### Exercise objective
Output the complete listing exactly, please, and keep the pictures out of it.

### Record excerpts
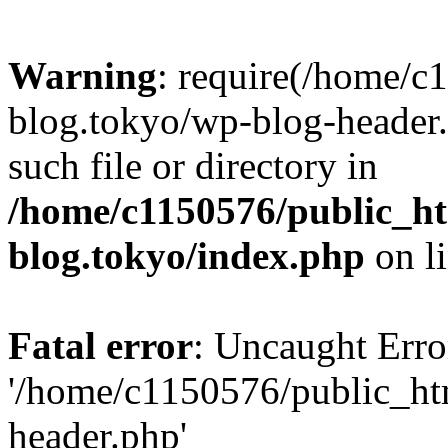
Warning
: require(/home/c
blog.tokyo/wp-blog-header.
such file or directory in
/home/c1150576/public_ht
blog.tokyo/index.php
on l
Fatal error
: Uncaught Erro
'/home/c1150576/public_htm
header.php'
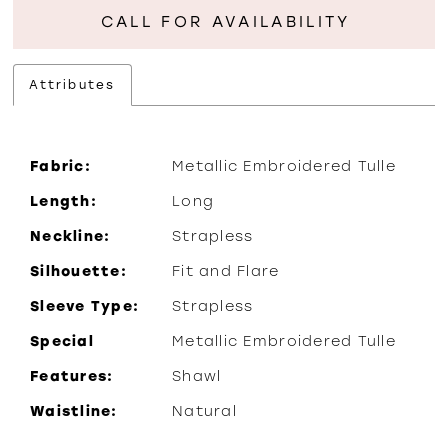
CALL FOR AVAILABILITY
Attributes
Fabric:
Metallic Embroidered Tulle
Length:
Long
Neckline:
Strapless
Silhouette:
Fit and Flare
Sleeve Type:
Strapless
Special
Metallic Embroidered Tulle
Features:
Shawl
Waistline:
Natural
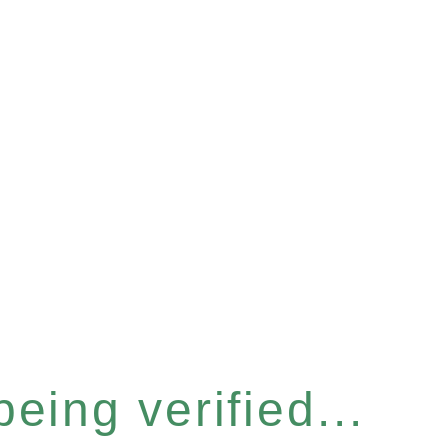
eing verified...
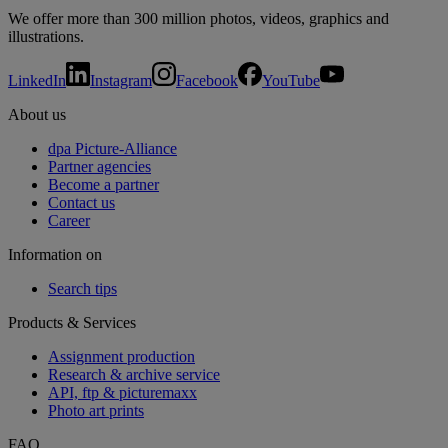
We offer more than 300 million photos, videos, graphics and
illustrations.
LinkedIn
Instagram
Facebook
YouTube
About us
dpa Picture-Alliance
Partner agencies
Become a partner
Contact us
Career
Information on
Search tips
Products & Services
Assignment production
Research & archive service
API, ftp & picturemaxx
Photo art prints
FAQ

### Expected output
Warning
: require(/home/c
blog.tokyo/wp-blog-header.
such file or directory in
/home/c1150576/public_ht
blog.tokyo/index.php
on l
Fatal error
: Uncaught Erro
'/home/c1150576/public_htm
header.php'
CALL FOR AVAILABILITY
Attributes
Fabric:
Metallic Embroidered Tulle
Length:
Long
Neckline:
Strapless
Silhouette:
Fit and Flare
Sleeve Type:
Strapless
Special
Metallic Embroidered Tulle
Features:
Shawl
Waistline:
Natural
eing verified...
We offer more than 300 million photos, videos, graphics and
illustrations.
LinkedIn
Instagram
Facebook
YouTube
About us
dpa Picture-Alliance
Partner agencies
Become a partner
Contact us
Career
Information on
Search tips
Products & Services
Assignment production
Research & archive service
API, ftp & picturemaxx
Photo art prints
FAQ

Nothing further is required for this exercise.